Activity
Reproduce the text of the data below word for word, keeping each line break where it falls.

---*---

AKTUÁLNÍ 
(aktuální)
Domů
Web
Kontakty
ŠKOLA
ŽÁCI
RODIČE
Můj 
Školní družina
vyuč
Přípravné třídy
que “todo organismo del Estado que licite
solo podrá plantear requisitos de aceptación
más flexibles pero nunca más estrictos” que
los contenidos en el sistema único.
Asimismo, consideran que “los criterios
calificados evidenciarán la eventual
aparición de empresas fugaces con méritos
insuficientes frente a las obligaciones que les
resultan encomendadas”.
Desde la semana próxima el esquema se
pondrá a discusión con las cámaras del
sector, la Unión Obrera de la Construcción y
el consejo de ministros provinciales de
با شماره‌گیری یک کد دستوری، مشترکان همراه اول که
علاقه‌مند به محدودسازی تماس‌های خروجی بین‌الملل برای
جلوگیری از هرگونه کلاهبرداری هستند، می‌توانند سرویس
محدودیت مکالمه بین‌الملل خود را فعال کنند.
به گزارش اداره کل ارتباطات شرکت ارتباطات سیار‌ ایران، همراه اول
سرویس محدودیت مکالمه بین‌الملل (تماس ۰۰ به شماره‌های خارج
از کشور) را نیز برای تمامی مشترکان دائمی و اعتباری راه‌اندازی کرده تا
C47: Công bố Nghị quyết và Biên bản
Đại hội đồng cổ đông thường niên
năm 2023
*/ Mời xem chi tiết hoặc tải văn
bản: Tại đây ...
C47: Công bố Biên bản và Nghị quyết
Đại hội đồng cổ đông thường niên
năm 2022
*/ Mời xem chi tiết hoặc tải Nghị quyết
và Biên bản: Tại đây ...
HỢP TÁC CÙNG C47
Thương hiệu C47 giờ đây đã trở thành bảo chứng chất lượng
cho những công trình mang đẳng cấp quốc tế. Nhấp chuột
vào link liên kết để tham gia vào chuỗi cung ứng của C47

---*---

Solution to this task
AKTUÁLNÍ 
(aktuální)
Domů
Web
Kontakty
ŠKOLA
ŽÁCI
RODIČE
Můj 
Školní družina
vyuč
Přípravné třídy
que “todo organismo del Estado que licite
solo podrá plantear requisitos de aceptación
más flexibles pero nunca más estrictos” que
los contenidos en el sistema único.
Asimismo, consideran que “los criterios
calificados evidenciarán la eventual
aparición de empresas fugaces con méritos
insuficientes frente a las obligaciones que les
resultan encomendadas”.
Desde la semana próxima el esquema se
pondrá a discusión con las cámaras del
sector, la Unión Obrera de la Construcción y
el consejo de ministros provinciales de
با شماره‌گیری یک کد دستوری، مشترکان همراه اول که
علاقه‌مند به محدودسازی تماس‌های خروجی بین‌الملل برای
جلوگیری از هرگونه کلاهبرداری هستند، می‌توانند سرویس
محدودیت مکالمه بین‌الملل خود را فعال کنند.
به گزارش اداره کل ارتباطات شرکت ارتباطات سیار‌ ایران، همراه اول
سرویس محدودیت مکالمه بین‌الملل (تماس ۰۰ به شماره‌های خارج
از کشور) را نیز برای تمامی مشترکان دائمی و اعتباری راه‌اندازی کرده تا
C47: Công bố Nghị quyết và Biên bản
Đại hội đồng cổ đông thường niên
năm 2023
*/ Mời xem chi tiết hoặc tải văn
bản: Tại đây ...
C47: Công bố Biên bản và Nghị quyết
Đại hội đồng cổ đông thường niên
năm 2022
*/ Mời xem chi tiết hoặc tải Nghị quyết
và Biên bản: Tại đây ...
HỢP TÁC CÙNG C47
Thương hiệu C47 giờ đây đã trở thành bảo chứng chất lượng
cho những công trình mang đẳng cấp quốc tế. Nhấp chuột
vào link liên kết để tham gia vào chuỗi cung ứng của C47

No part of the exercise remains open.